"Why should David go to London?" observed Mr. Rigby mildly. "He's a personable fellow; any tailor could fit David. If I were you, Kate, I'd let him be." But Kate, to her lasting sorrow, did not let David be.

Both her husband and even Matilda Wellow herself could have told Mrs. Rigby that it was in London that her brother had spent his honeymoon with his wife; but though she had been made vividly aware of the circumstance—for it was from there that the news of his hasty marriage had reached her—that fact would not have seemed to her any reason why David should not now do the right and proper thing by his second bride.

Thus it was owing to Mrs. Rigby that Matilda was at last roused to a sense of what was due to herself. Banfield, with some discomfiture, discovered that Miss Wellow would take it ill of him not to pay her the compliment of going to the London tailor for his wedding clothes—"and then," had observed his sister briskly, "you'll be able to bring Tiddy back something handsome in the way of jewellery; for that's a thing you owe not only to her, David, but also to yourself."

II

David Banfield, just arrived in London, stood in an hotel bedroom overlooking the trees in Lincoln's Inn Fields.

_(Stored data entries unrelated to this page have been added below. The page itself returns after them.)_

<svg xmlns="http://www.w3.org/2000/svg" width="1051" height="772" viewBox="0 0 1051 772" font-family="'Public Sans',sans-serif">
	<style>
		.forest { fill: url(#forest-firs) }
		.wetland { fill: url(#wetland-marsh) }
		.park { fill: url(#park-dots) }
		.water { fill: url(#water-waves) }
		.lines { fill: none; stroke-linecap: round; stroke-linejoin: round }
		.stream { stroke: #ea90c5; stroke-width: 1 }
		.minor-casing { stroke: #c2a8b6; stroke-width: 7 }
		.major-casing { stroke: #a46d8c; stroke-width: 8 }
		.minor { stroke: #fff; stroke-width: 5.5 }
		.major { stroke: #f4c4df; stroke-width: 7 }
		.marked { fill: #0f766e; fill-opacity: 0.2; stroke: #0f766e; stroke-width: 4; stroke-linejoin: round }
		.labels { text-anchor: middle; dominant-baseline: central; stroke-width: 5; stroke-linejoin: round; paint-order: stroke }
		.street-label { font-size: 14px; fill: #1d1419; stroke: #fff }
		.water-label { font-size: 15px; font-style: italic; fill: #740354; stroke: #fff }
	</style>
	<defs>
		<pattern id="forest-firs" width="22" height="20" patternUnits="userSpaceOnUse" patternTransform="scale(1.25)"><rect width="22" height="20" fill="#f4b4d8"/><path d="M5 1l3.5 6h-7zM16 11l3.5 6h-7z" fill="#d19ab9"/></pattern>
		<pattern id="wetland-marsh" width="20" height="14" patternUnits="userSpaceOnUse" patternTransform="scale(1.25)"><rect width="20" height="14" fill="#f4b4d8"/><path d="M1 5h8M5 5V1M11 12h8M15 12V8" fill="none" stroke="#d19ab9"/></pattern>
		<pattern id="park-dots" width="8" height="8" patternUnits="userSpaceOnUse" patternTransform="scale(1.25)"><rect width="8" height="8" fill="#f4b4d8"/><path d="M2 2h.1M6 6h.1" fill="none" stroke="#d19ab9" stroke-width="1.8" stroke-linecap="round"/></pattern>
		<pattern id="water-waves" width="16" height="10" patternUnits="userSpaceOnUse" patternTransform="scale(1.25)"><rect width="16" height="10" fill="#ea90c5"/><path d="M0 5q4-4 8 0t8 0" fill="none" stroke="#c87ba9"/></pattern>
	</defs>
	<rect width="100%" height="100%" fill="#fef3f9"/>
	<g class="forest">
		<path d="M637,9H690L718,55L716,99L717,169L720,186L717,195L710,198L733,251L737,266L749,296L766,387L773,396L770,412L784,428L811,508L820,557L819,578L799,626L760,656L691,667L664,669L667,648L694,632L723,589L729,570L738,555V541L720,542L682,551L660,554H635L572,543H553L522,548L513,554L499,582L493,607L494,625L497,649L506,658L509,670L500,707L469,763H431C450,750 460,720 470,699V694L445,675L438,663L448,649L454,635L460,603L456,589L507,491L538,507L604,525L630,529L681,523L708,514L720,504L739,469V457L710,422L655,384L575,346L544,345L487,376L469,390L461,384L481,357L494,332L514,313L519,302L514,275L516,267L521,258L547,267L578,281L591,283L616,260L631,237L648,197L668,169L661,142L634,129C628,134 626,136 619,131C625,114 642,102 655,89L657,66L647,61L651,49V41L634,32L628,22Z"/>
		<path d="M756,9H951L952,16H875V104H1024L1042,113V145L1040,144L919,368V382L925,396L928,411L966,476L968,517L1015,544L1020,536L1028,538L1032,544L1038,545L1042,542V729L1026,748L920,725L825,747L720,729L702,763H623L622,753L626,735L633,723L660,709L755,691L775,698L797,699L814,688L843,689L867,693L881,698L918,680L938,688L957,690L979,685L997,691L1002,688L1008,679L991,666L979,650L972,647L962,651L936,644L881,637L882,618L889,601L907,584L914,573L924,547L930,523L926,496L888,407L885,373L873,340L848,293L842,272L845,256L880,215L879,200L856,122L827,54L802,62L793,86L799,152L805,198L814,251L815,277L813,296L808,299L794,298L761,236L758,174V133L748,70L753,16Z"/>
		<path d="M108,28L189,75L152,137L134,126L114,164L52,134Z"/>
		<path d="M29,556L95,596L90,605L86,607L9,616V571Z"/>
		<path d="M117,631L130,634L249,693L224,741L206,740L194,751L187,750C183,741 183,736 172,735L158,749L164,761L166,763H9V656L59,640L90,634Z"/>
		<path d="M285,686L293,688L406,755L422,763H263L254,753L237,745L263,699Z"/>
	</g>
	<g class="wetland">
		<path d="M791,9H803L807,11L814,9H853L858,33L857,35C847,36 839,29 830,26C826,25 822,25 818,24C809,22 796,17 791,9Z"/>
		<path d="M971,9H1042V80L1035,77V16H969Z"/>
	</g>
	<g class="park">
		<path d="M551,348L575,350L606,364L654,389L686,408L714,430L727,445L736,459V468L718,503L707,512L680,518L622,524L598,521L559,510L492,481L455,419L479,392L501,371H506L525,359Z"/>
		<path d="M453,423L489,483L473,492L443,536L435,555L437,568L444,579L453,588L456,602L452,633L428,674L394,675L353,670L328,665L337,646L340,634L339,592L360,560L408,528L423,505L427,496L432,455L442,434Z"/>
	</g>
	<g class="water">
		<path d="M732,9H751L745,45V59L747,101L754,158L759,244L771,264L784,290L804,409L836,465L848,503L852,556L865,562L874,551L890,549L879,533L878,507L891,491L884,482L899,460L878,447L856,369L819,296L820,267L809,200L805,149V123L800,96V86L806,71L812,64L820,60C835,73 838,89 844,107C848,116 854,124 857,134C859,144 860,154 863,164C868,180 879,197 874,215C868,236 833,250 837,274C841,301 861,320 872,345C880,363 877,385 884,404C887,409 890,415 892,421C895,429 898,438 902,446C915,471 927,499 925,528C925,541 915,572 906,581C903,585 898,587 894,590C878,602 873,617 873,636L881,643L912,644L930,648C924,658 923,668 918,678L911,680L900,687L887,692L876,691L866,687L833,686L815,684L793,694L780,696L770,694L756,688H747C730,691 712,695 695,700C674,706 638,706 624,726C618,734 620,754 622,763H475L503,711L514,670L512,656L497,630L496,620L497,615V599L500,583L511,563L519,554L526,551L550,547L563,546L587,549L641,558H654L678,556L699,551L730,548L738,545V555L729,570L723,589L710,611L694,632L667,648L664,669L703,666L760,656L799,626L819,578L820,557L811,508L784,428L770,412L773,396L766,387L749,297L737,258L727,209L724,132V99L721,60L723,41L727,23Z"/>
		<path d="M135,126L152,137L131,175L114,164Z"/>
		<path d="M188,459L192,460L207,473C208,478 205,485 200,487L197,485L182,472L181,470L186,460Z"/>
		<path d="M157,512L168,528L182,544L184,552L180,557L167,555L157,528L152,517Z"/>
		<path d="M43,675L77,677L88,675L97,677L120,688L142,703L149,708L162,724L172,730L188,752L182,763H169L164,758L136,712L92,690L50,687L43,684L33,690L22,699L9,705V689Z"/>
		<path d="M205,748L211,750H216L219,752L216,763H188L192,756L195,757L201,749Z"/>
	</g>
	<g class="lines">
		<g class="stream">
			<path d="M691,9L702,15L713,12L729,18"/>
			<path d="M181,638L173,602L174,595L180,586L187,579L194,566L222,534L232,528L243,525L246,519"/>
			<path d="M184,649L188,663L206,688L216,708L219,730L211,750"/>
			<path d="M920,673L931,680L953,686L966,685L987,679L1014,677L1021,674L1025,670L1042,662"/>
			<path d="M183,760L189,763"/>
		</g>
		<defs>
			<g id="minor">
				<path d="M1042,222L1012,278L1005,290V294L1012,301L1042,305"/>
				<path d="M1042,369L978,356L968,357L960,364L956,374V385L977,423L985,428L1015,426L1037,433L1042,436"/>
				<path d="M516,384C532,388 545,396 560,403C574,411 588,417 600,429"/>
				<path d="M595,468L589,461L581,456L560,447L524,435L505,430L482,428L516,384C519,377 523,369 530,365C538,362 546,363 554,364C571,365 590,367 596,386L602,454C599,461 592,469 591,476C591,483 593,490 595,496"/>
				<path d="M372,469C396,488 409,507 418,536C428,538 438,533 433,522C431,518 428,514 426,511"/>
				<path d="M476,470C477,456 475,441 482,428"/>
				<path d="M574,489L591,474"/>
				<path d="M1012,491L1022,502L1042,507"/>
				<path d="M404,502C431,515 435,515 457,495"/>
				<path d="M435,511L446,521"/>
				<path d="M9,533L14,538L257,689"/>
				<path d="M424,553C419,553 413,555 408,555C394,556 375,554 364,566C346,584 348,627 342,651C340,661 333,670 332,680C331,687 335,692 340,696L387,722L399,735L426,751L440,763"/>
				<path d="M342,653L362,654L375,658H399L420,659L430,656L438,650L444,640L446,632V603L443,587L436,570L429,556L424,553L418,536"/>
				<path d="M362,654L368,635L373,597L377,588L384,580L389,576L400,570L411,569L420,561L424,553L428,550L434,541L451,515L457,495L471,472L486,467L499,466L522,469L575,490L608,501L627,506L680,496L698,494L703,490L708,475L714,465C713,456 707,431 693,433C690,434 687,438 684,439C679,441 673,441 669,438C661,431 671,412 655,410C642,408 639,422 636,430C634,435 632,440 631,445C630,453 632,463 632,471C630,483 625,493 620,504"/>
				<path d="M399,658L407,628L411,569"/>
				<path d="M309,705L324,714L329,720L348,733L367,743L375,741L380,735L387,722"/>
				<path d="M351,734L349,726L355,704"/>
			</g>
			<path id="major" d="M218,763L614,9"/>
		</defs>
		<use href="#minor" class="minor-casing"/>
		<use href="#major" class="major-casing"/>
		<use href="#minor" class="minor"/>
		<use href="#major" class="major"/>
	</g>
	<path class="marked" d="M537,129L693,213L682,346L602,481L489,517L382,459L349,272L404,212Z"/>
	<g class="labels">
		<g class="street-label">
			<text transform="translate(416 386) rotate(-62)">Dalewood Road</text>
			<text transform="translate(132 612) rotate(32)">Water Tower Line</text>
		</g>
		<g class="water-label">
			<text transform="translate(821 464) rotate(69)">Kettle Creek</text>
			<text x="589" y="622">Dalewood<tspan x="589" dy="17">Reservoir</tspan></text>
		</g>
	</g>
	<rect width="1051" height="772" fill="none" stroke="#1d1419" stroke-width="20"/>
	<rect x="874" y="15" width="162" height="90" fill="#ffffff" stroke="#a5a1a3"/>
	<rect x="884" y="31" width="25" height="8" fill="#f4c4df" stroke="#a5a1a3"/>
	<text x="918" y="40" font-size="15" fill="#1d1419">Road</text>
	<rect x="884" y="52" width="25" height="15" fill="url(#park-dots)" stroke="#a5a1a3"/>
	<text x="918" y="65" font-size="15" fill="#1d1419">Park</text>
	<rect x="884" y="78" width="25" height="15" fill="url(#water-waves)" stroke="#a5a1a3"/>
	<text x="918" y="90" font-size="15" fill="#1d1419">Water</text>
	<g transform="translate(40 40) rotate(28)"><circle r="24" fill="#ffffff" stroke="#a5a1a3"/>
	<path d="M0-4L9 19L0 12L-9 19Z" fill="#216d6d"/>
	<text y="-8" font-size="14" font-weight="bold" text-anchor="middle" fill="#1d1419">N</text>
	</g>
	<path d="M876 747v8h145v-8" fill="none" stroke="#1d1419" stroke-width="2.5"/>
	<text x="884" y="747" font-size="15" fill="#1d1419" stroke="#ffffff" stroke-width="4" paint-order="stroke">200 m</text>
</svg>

Staring out at the leafy screen, which seemed to him so lacking in country freshness, there came to his mind poignant memories of a very different room and a very different outlook not half a mile away from where he stood, for he and Rosaleen had spent the first days of their married life in one of those vast hotels which, overlooking the Embankment and the river, are filled with light and air, as well as instinct with a certain material luxury which had pleased his young wife's taste more than his own.

With a quick movement he pushed up the old-fashioned guillotine window as far as it would go, and leaned out dangerously far; then he drew back sharply, feeling, as he now often felt when he was alone, that he was living through an unreal, a nightmare stage of his life, one which was bound to come sooner or later to an abrupt end, but which now must be lived through....

With unseeing eyes and unthinking mind he walked across to the shadowed corner where had been placed his portmanteau. Slowly, indifferently, he turned the key in the lock and raised the lid,—then quickened into alert, painful attention.

Lying on the top of its neatly folded contents was an envelope so placed that it could not but attract his attention, and on it was written—in the sprawling, unformed handwriting which was, perhaps, the only marked betrayal of Mary Scanlan's early lack of education—the one word "Important."

At once there leapt into Banfield's mind the certain knowledge of what the envelope contained. If he opened it, there most surely would he find his wife Rosaleen's address. It was this, then, that the Irishwoman had in her thoughts when she had asked him the unseemly question to which he had given so short and stern an answer.